Aphasie / Dysphasie?

mezeg, München, Monday, 21.05.2012, 21:23 (vor 5201 Tagen) @ mascha

Hallo Mascha,

ich tippe auch auf eine Beschädigung des Sprachzentrums. Bei der OP-Vorbereitung sagte mir der Neuro-Chirurg, dass das Sprachzentrum geschädigt werden könnte :-( !
Als ich in der Nacht danach wach wurde, habe ich mich nach einer Weile daran erinnert und da ich bereits mit der Krankenschwester etwas deutsch gesprochen hatte, versuchte ich etwas französisch. Klappte auch. Der Zufall wollte, dass der Pfleger in der Früh Italiener war, also habe ich mich mit ihm in der Sprache unterhalten. Klappte auch. Also probeweise nur für mich etwas englisch. Auch machbar. Ich döste wieder, da kam der Chirurg und sagte lächelnd, dass alles entfernt werden konnte. Er muss bei der Gelegenheit sich nach meiner Sprachfähigkeit erkundigt haben, 4 Tage danach kam die Chefarzt-Visite und er stellte mich als "Französin mit fünf Sprachen" vor. Hsbe ihn sofort auf vier runtergefahren, aber wie hätte er sonst gewußt, dass ich vier Sprachen kann? Zweisprachig war es klar, aber über die anderen zwei stand natürlich nichts in meiner Akte, er war ihm also wichtig, sich nach meiner Sprachgewandtheit zu informieren.

Der Neurologe verstand sofort und sprach von "Speech Arrest", darüber nicht erfreut, aber nicht ratlos. Habe mich durch Internet etwas informiert, ich kann auf deutschen wie französischen Seiten jonglieren und bekomme so mehr Informationen oder die Bestätigung von den anderen. Aphasie kann sehr wohl in Zusammenhang mit Epilepsie auftreten. Da ich laut Bericht an einer "überhöhten Stressanfälligkeit" leide, kann wohl eben eine Stresssituation mit etwas Verzögerung zu diesen Sprachproblemen kommen. Es geht auch nicht darum, ein Wort vergessen zu haben, das ist ärgerlich aber normal. In solche Fällen gehen mir wie Wellen durch den Kopf und nehmen die Aufmerksamkeit für sie in Anspruch. Ich bleibe aber bei Bewußtsein und weiß, wo ich bin und mit wem aber ich wäre so gerne alleine, um dieser "verschwommenen Erinnerung" nachzugehen, was wahrscheinlich sowieso nicht möglich wäre.

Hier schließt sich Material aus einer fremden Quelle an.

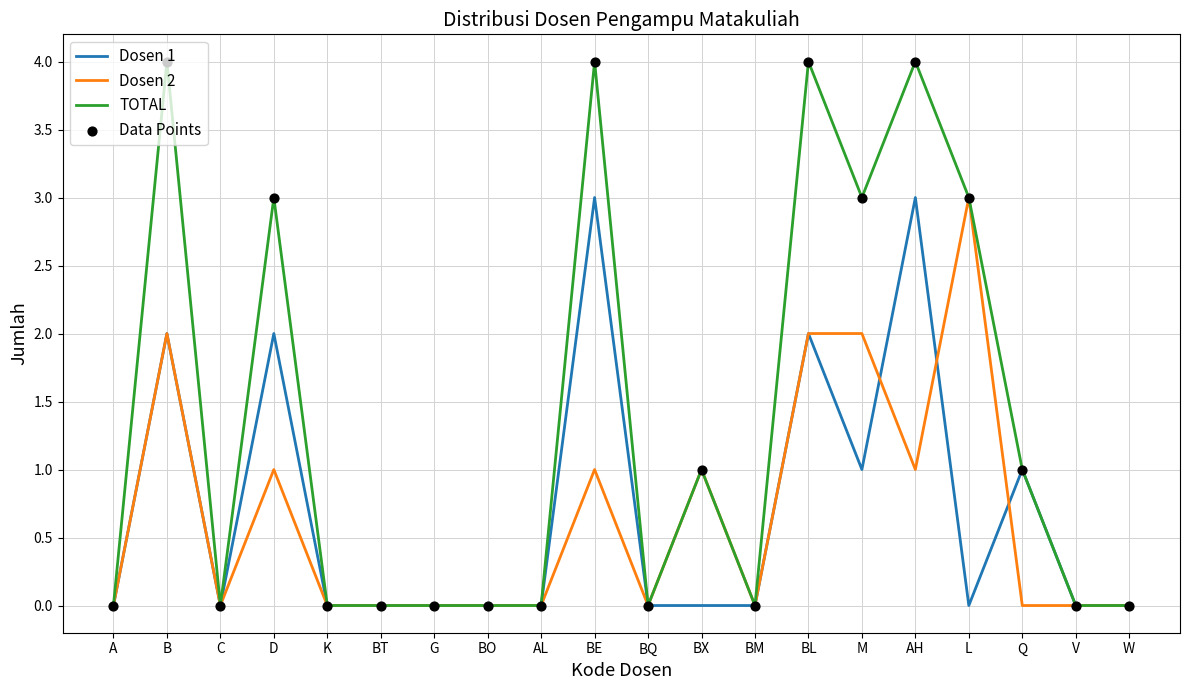

What is the difference between the highest and lowest values at AH?

3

Die Angst habe ich auch, fast Panik, wenn mich so eine Sprachstörung trifft. Ich versuche es zu kaschieren. Der Vorfall aber letzten Freitag mit diesem Radlerfreund hat mir aber Mut gegeben, er nahm es so normal an, als ob ich nur geniest hätte und sagte, ich soll mir doch nichts dabei denken.
Ich habe mich auch in der letzten Zeit zurückgezogen, weil ich eben nicht auffallen will und erklären müssen, was viele sowieso nicht begreifen können /wollen.

Die Radkilometer kommen zusammen, weil ich fast täglich fahre, nicht unbedingt sehr weit aber z.B. 28 km in meiner Wald. Und die Wohnung liegt geografisch sehr günstig. Dazu der Urlaub auf zwei Rädern in meiner Heimat, so lernt man sie am Besten kennen. Ich bin auch früher mit dem Rad zur Arbeit gefahren (aber nicht bei Schnee und Gleiteis) und überschritt eines Jahres die 14.000 Km-Marke. Das geht natürlich nicht mehr! Und "durch die Berge" fahre ich nicht, aber das Alpenvorland ist natürlich hügelig. Gestern bin ich 59 km geradelt, es gab mehrere Möglichkeiten abzukürzen, aber ich hatte einfach Lust, durch die Landschaft zu radeln. Heute 35 KM, zuerst zum Italienisch-Kurs in der Stadt, dann der jüngeren (schlanken) Tochter beim Shopping in der Stadt nachgeradelt. Die eine recht unangenehme Steigung habe ich zwar mit einem niedrigen Gang genommen, sie hat ihr Rad geschoben... Tut manchmal ganz gut zu sehen, dass man doch noch nicht soooooooooooooo alt ist!

Na ja, Leute aus meiner Provinz sind für ihre Granitschädel bekannt!